This repository contains my submission of Speedy and weighted A* algorithms to the GPPC in 2015
Found at movingai.com/GPPC, the competition is an exercise in various pathfinding approaches that are compared against each other using several metrics, including speed, memory consumption, and suboptimalility. This competition is run by Nathan Sturtevant of the University of Denver.
These algorithms were chosen to focus on a suboptimal approach to pathfinding. These approaches are much faster than optimal solutions as they reduce the need to exhaust all optimal paths along the way to their goal. As such, they have greatly improved performance at the cost of a bounded suboptimality.

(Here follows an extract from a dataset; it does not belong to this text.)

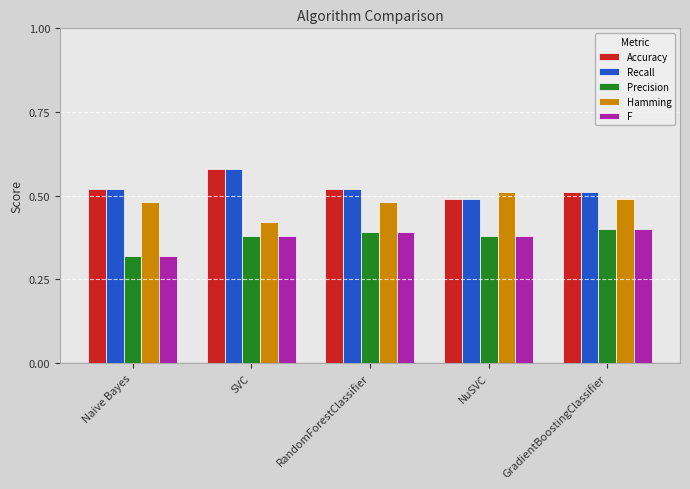

What is the sum of the Precision values at NuSVC and RandomForestClassifier?

0.8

Each algorithm (Speedy and multiple variations of weighted A*) are contained in their own directories. Each directory contains a makefile that will compile the algorithm implementation along with Entry.h (a header provided by the GPPC for API calls required for the competition). Each directory also contains main.cpp, another provided by the competition that will exectute the algorithm and display metrics when invoked with various inputs
The GPPC provides several examples of maps and scenarios to be tested. Maps are grids up to 2048x2048 in size, and scenarios are a list of start and goal state that the algorithm must plan for - along with some metrics to test the provided plan. These maps are generic pathfinding grids and mazes, but also contain maps from the game Warcraft 3, Starcraft 2, and Dragon Age Origins.
Also included in this repository is a collection of previous entries to the GPPC - notably some A* implementations. These were used for emperical testing and also for data to be compiled into the paper being written on this topic.
This code was submitted to the GPPC 2015 as open source.